▶ [Problem to solve]
The whole listing is to be written out again exactly; the pictures are not.

[[ Information shown open ]]

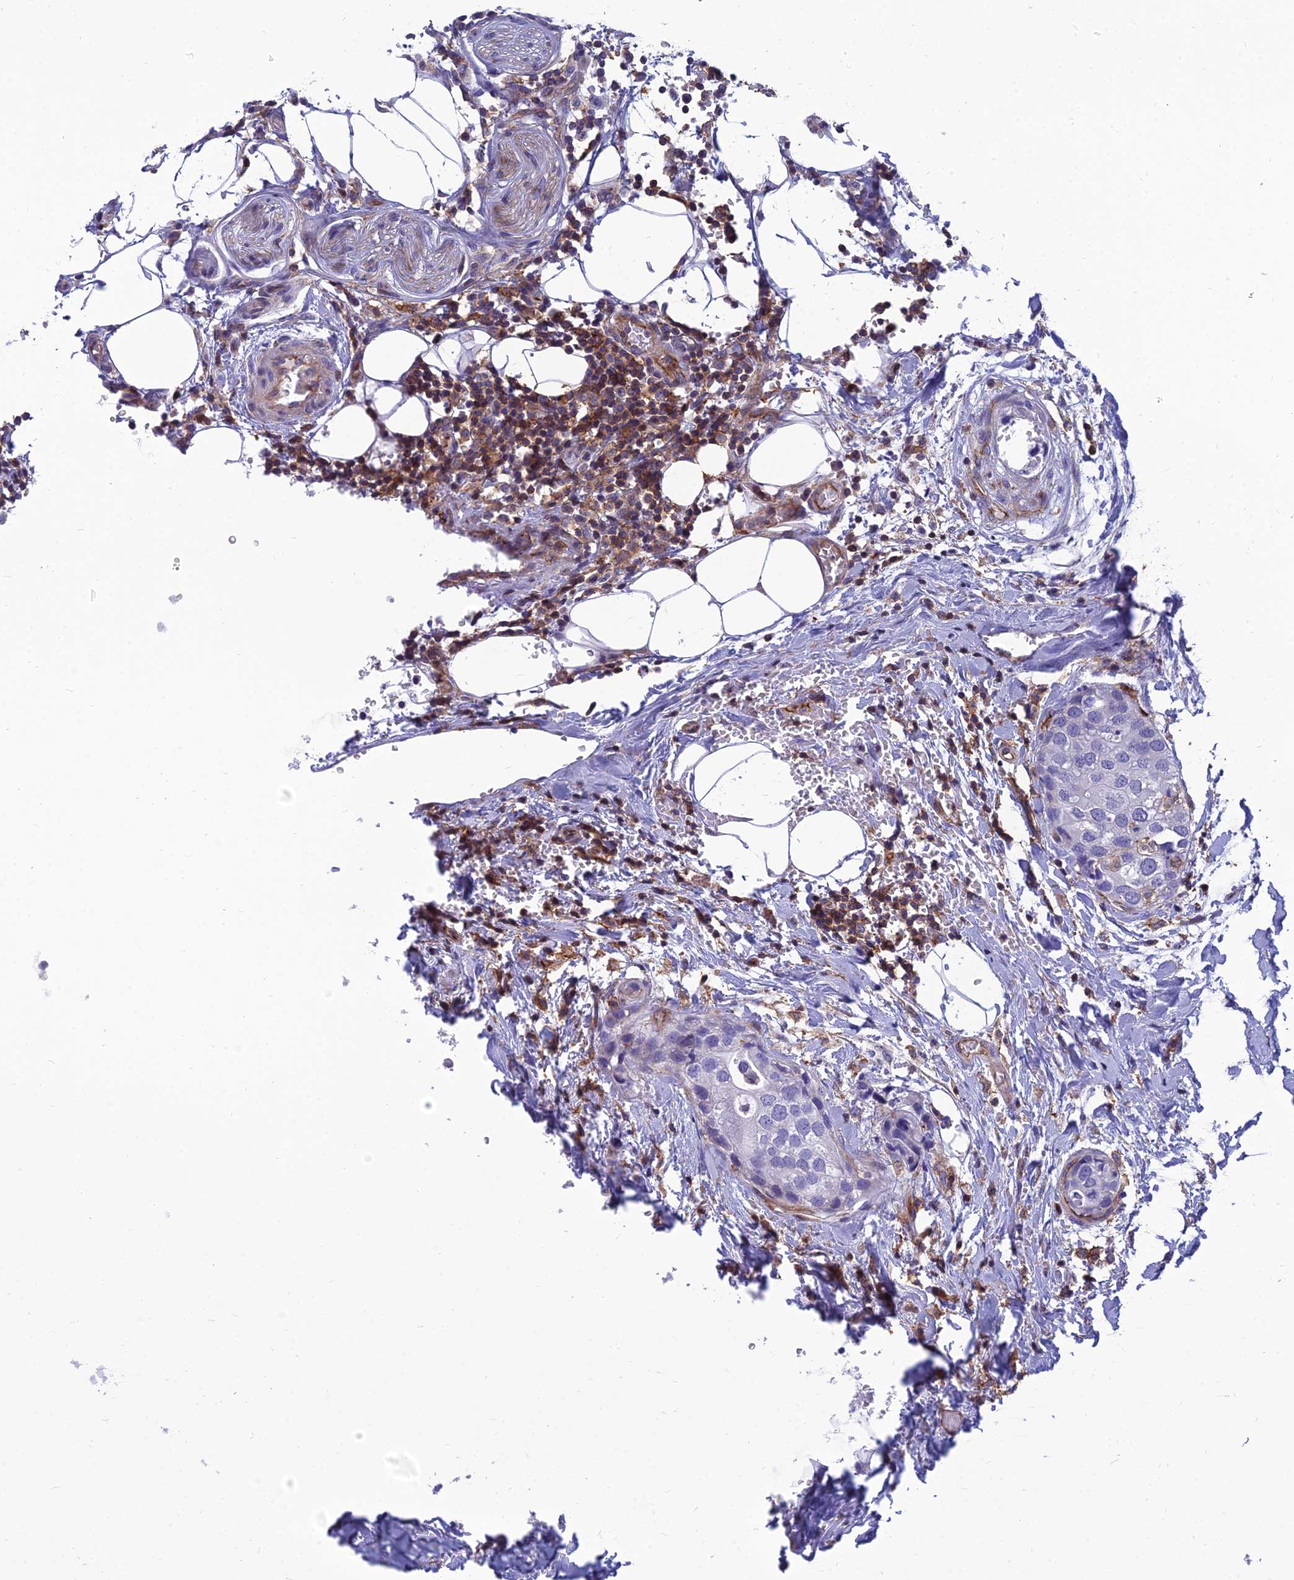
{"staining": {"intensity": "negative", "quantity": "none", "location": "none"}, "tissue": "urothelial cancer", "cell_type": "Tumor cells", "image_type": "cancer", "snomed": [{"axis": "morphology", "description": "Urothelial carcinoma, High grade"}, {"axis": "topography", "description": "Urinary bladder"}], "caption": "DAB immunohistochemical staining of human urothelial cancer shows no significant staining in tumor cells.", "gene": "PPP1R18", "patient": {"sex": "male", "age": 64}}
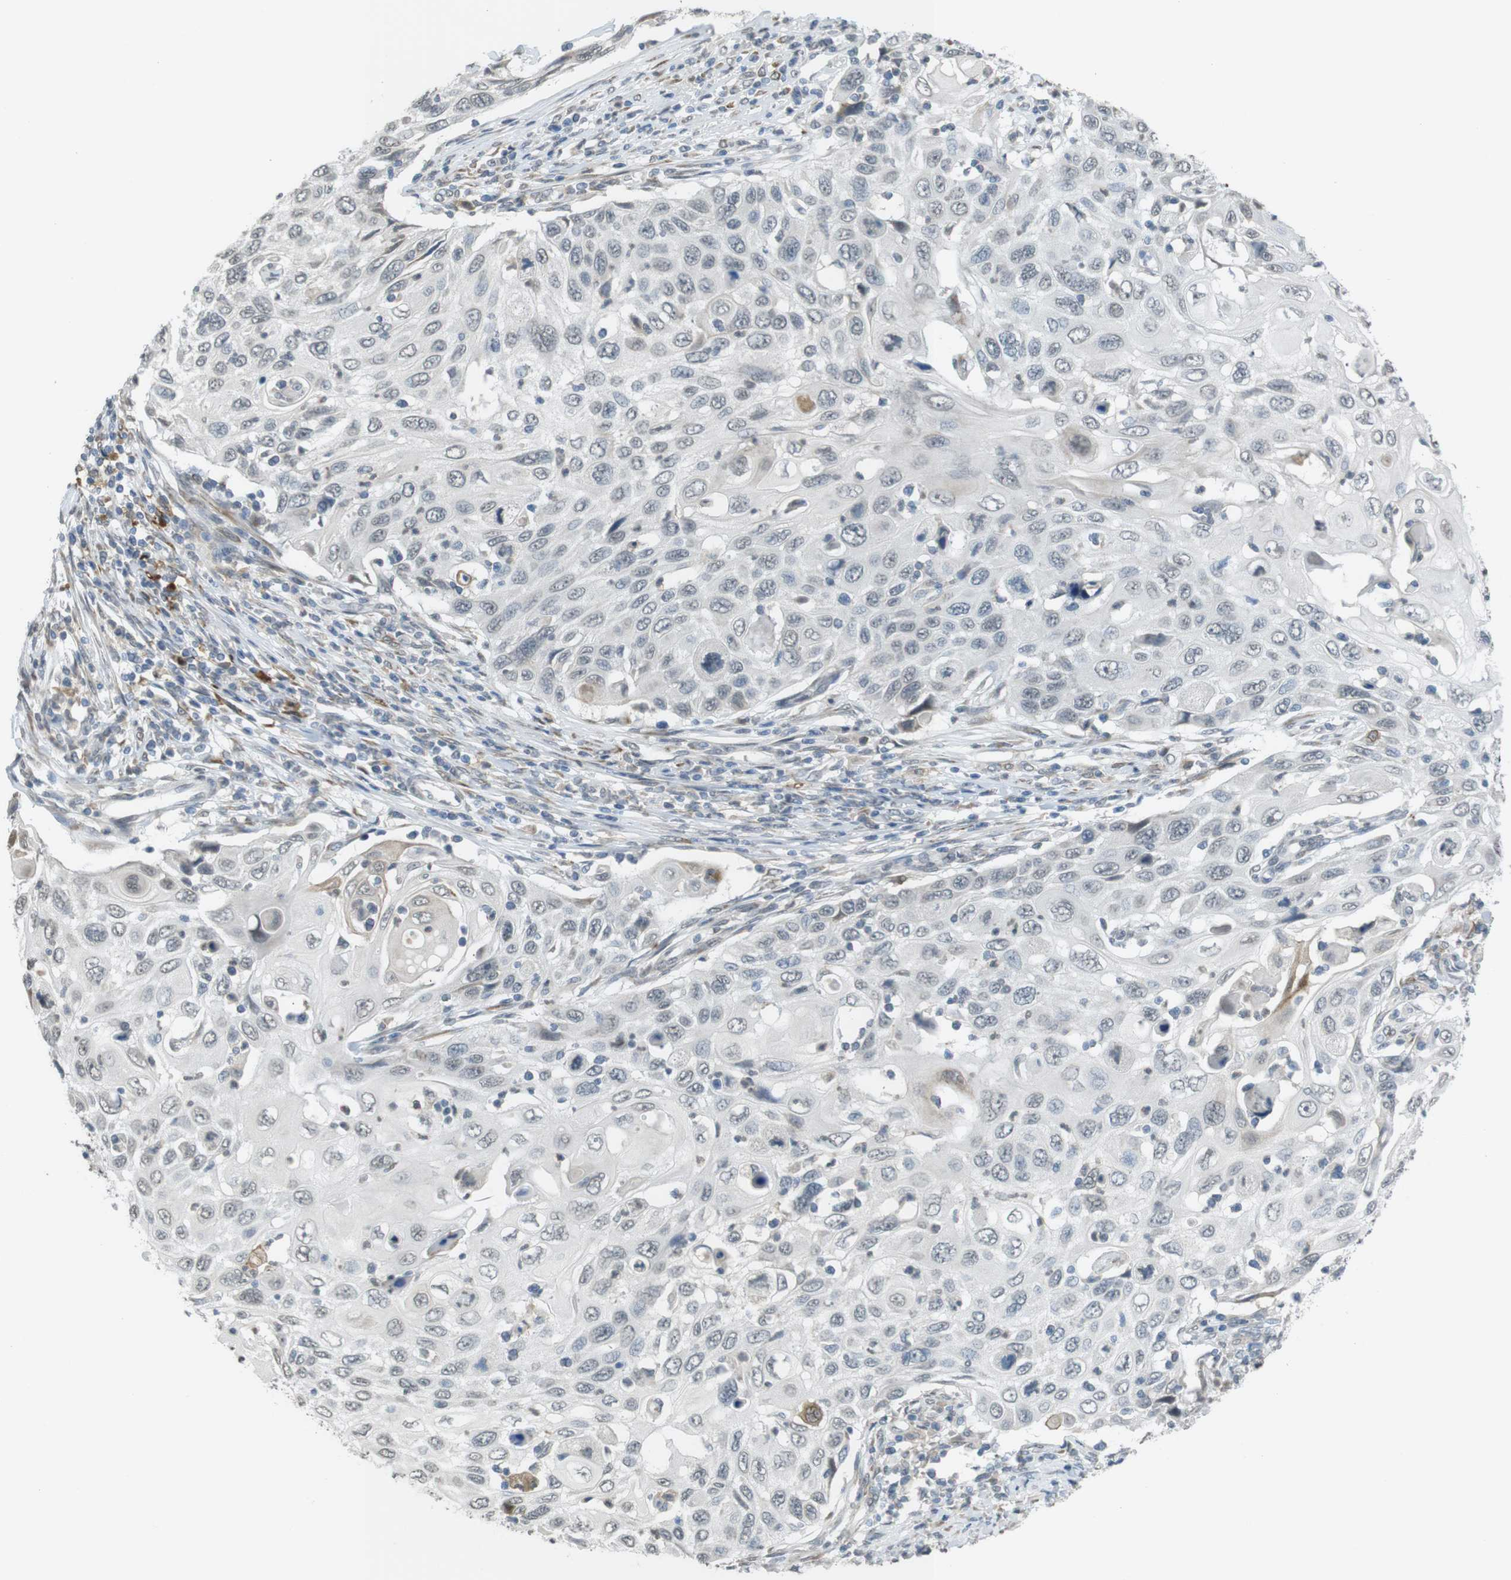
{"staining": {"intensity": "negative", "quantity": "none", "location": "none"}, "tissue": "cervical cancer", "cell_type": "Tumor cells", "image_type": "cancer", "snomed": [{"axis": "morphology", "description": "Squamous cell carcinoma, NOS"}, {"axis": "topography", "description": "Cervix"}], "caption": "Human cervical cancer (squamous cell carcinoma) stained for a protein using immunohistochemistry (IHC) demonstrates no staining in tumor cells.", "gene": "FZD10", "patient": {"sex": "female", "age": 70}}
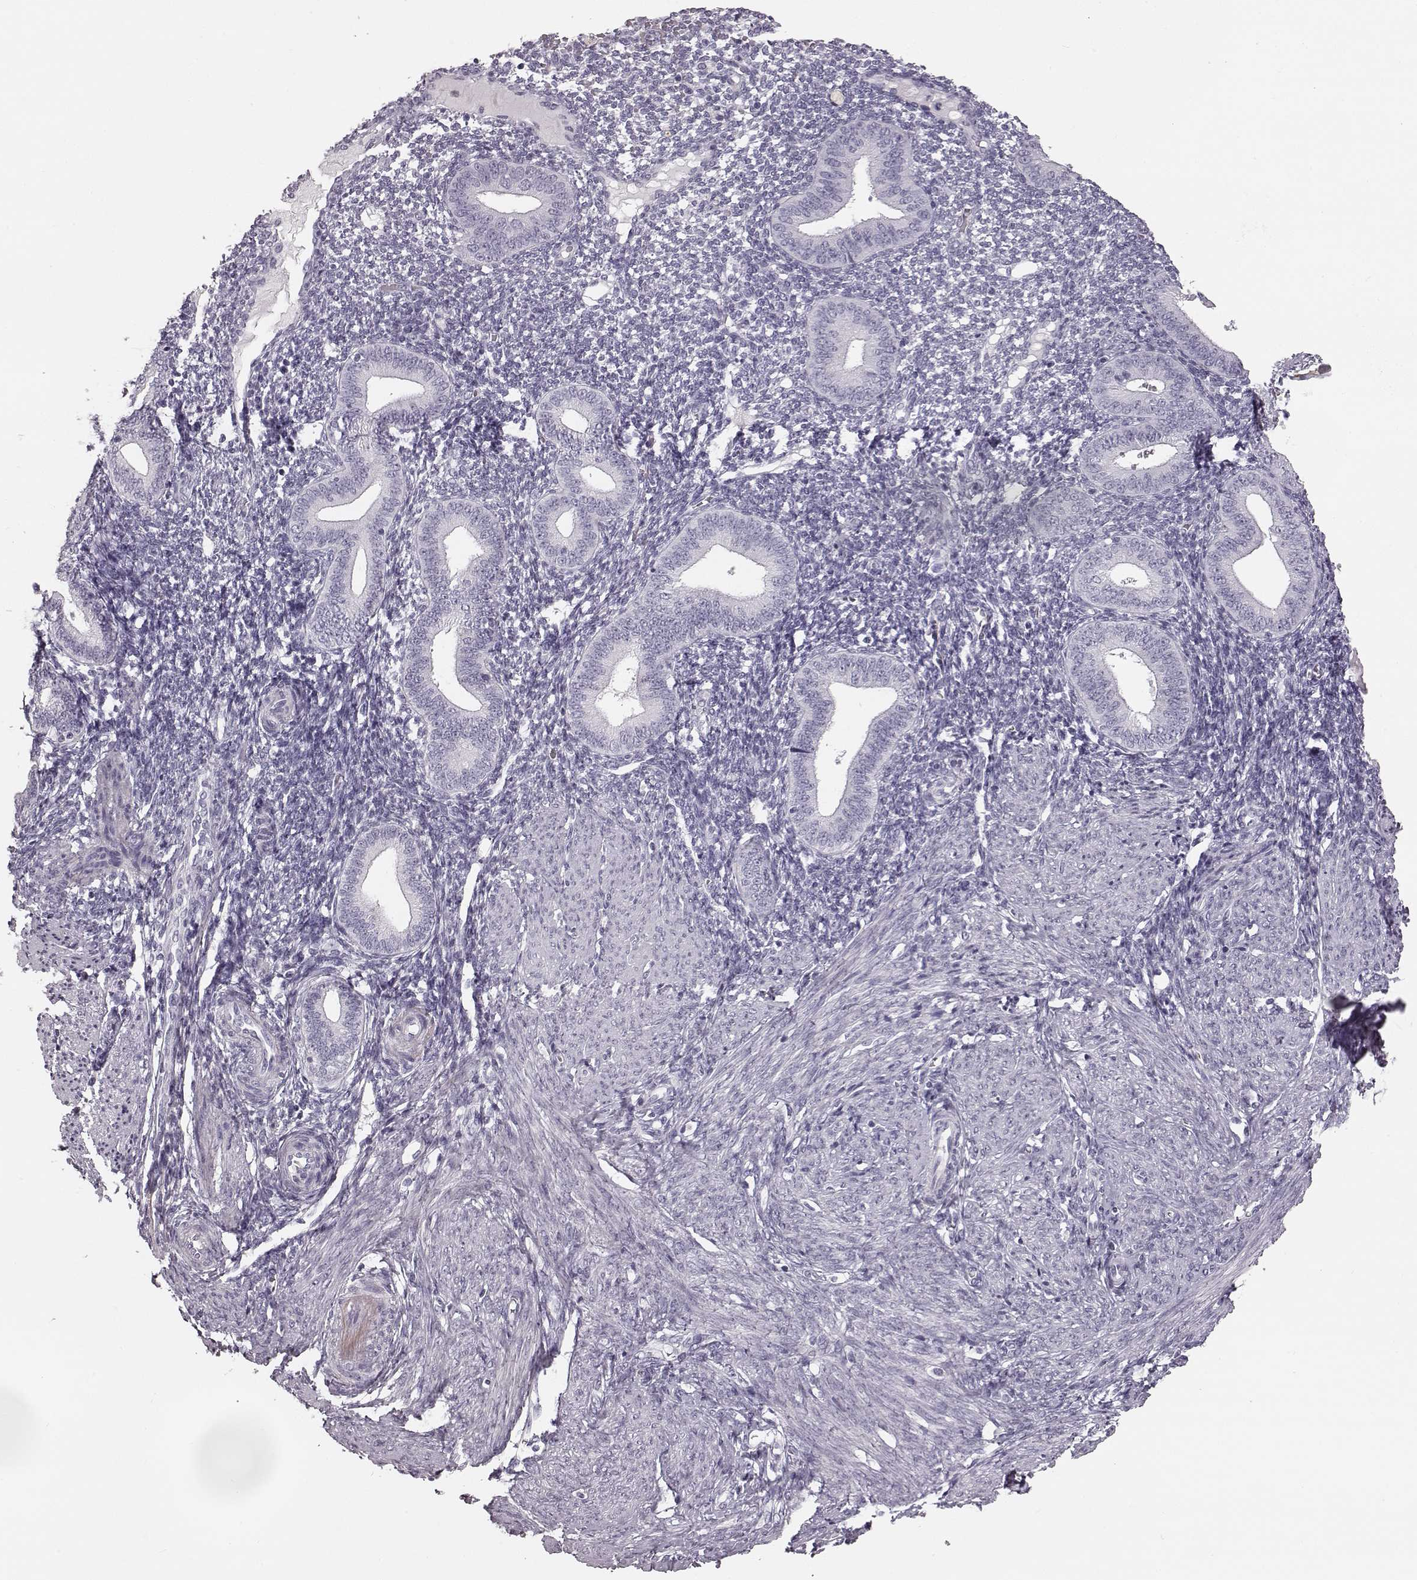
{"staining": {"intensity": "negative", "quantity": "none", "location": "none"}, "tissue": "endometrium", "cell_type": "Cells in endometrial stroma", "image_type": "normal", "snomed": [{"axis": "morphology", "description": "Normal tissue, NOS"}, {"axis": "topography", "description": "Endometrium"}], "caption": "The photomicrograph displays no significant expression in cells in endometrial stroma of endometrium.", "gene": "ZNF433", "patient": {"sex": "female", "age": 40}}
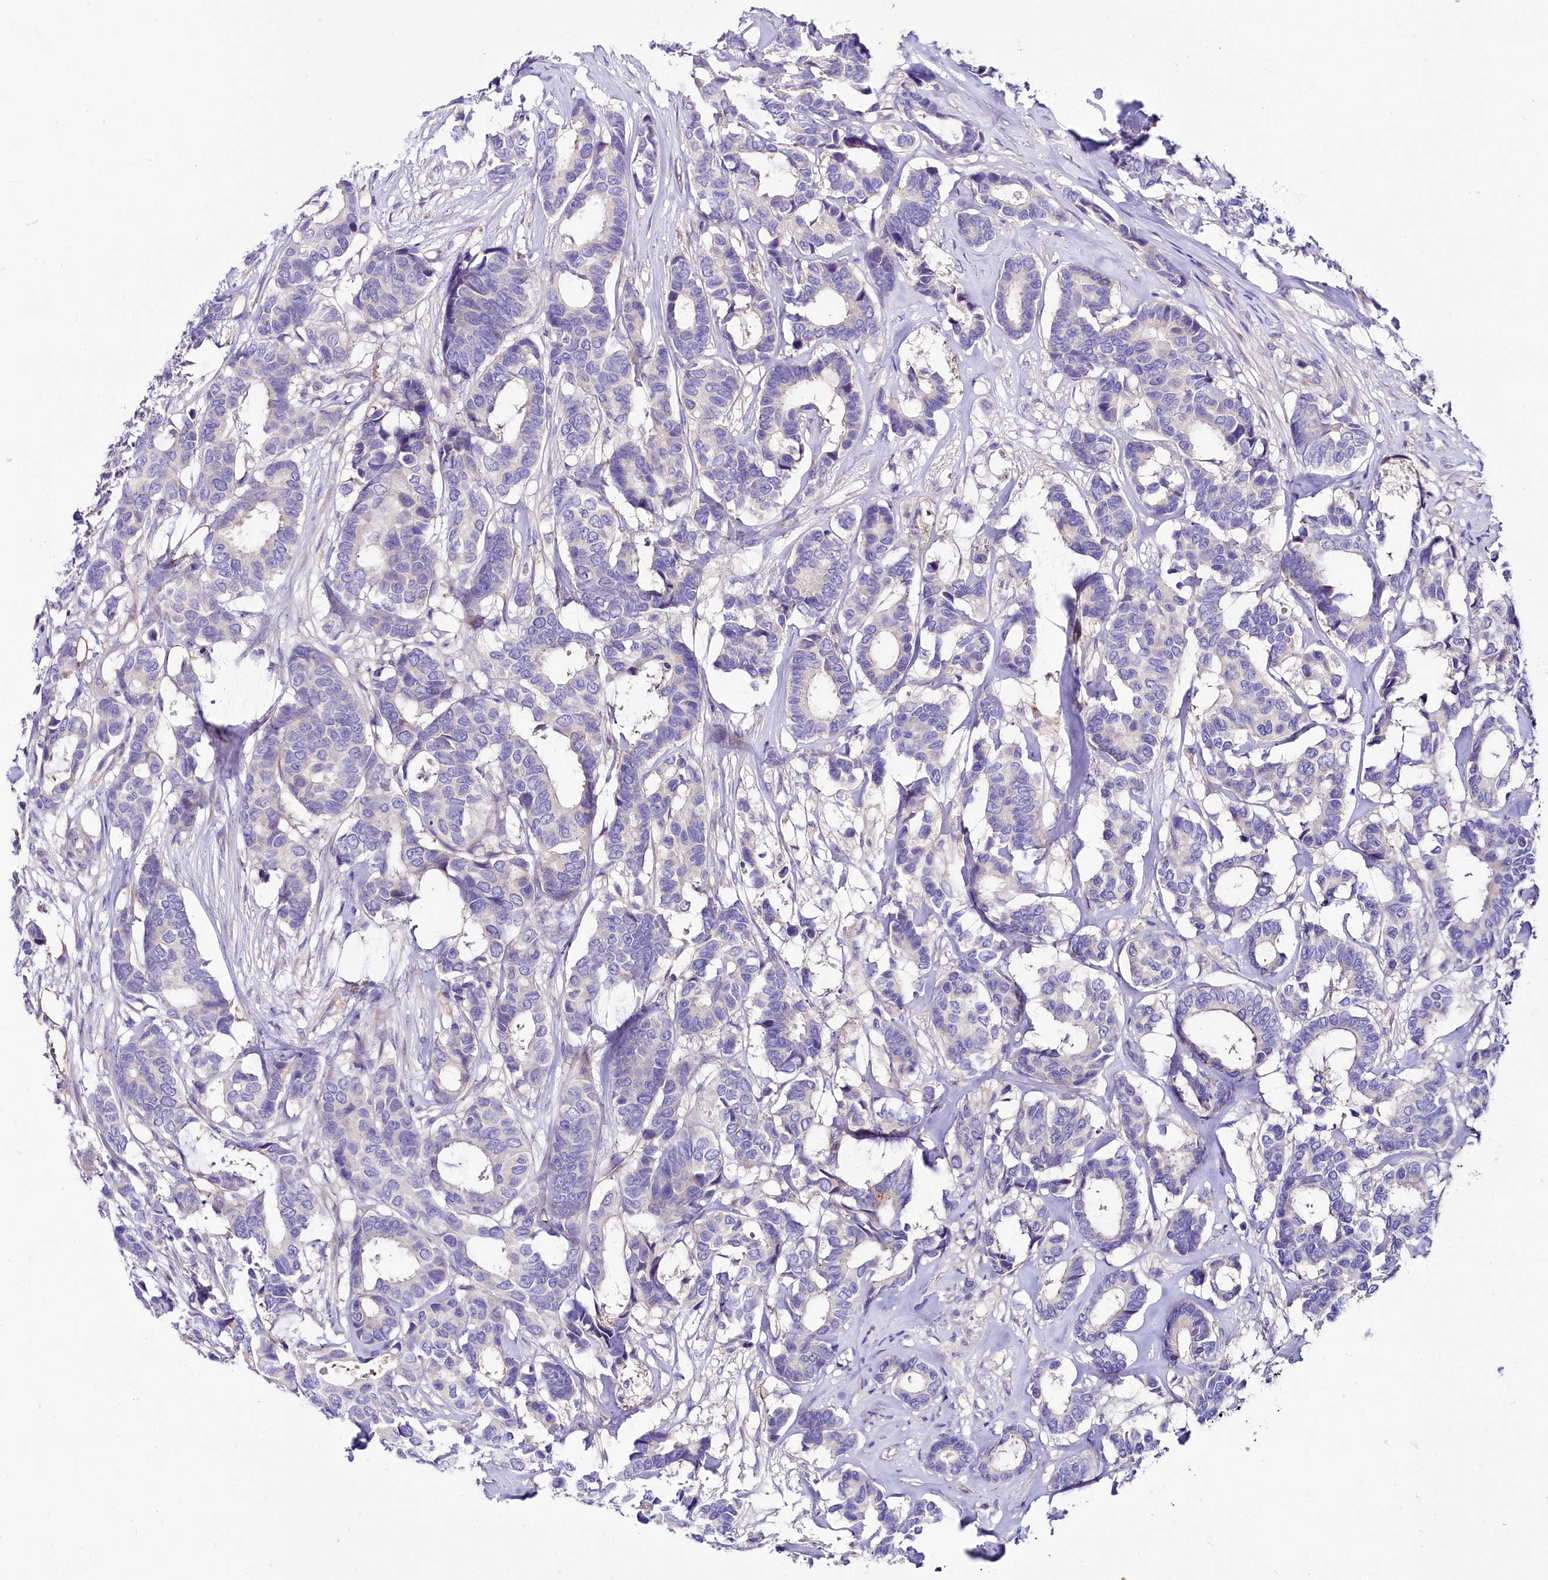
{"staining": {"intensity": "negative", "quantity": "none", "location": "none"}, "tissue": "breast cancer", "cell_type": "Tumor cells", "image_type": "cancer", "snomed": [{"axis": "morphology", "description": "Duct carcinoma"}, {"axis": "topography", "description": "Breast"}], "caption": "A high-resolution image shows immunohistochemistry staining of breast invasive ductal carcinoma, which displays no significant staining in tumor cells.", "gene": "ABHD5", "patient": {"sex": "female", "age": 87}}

[[ Information shown closed ]]

▶ [Solved problem]
{"staining": {"intensity": "negative", "quantity": "none", "location": "none"}, "tissue": "urothelial cancer", "cell_type": "Tumor cells", "image_type": "cancer", "snomed": [{"axis": "morphology", "description": "Urothelial carcinoma, High grade"}, {"axis": "topography", "description": "Urinary bladder"}], "caption": "DAB immunohistochemical staining of human urothelial cancer shows no significant staining in tumor cells.", "gene": "PPP1R18", "patient": {"sex": "male", "age": 64}}
{"staining": {"intensity": "negative", "quantity": "none", "location": "none"}, "tissue": "cervical cancer", "cell_type": "Tumor cells", "image_type": "cancer", "snomed": [{"axis": "morphology", "description": "Squamous cell carcinoma, NOS"}, {"axis": "topography", "description": "Cervix"}], "caption": "Human cervical cancer (squamous cell carcinoma) stained for a protein using immunohistochemistry (IHC) demonstrates no staining in tumor cells.", "gene": "FZD10", "patient": {"sex": "female", "age": 70}}
{"staining": {"intensity": "negative", "quantity": "none", "location": "none"}, "tissue": "endometrium", "cell_type": "Cells in endometrial stroma", "image_type": "normal", "snomed": [{"axis": "morphology", "description": "Normal tissue, NOS"}, {"axis": "topography", "description": "Endometrium"}], "caption": "The photomicrograph displays no significant expression in cells in endometrial stroma of endometrium.", "gene": "ZNF433", "patient": {"sex": "female", "age": 40}}
{"staining": {"intensity": "negative", "quantity": "none", "location": "none"}, "tissue": "breast cancer", "cell_type": "Tumor cells", "image_type": "cancer", "snomed": [{"axis": "morphology", "description": "Duct carcinoma"}, {"axis": "topography", "description": "Breast"}], "caption": "A high-resolution image shows immunohistochemistry staining of breast invasive ductal carcinoma, which displays no significant staining in tumor cells.", "gene": "ABHD5", "patient": {"sex": "female", "age": 87}}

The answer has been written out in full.